Describe the basic principles of operant conditioning
The basic principle of operant conditioning is that the ideas of classical conditioning are not complex enough to explain the ways in which human beings learn. Operant conditioning is based on the idea that human beings use their intelligence to interact with their world. They experiment with behaviors and learn which behaviors should be repeated based on the responses they get from their environment. In this view, human beings are experimenting with their environments to find out what behaviors elicit desireable results.
Because of this, B.F. Skinner (the father of operant conditioning) argued that behaviors are learned through negative reinforcement, positive reinforcement, and punishment. People learn how to behave based on which of those reactions they come to associate with various behaviors or types of behaviors.

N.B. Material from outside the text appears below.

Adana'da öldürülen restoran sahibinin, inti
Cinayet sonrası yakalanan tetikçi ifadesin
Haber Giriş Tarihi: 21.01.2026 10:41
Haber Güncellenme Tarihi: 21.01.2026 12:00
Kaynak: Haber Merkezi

Operant conditioning- Behavior that operates on the environment, producing consequences. (your actions are associated with consequences). Actions followed by reinforces (a stimulus that strengthens or weakens the behavior that produced it) increase; those followed by punishers decrease.
Designed Operant Chamber: (skinner box) containing a bar or key that an animal can manipulate to obtain a food or a water reinforce; records the animal’s rate of pressing or key pecking.
Used Shaping: procedure in which reforcers like food guide behavior toward closer and closer approximations of the desired behavior.The animal is rewarded for getting close to the behavior, then rewarded for going a bit further, and finally rewarded for the actual behavior.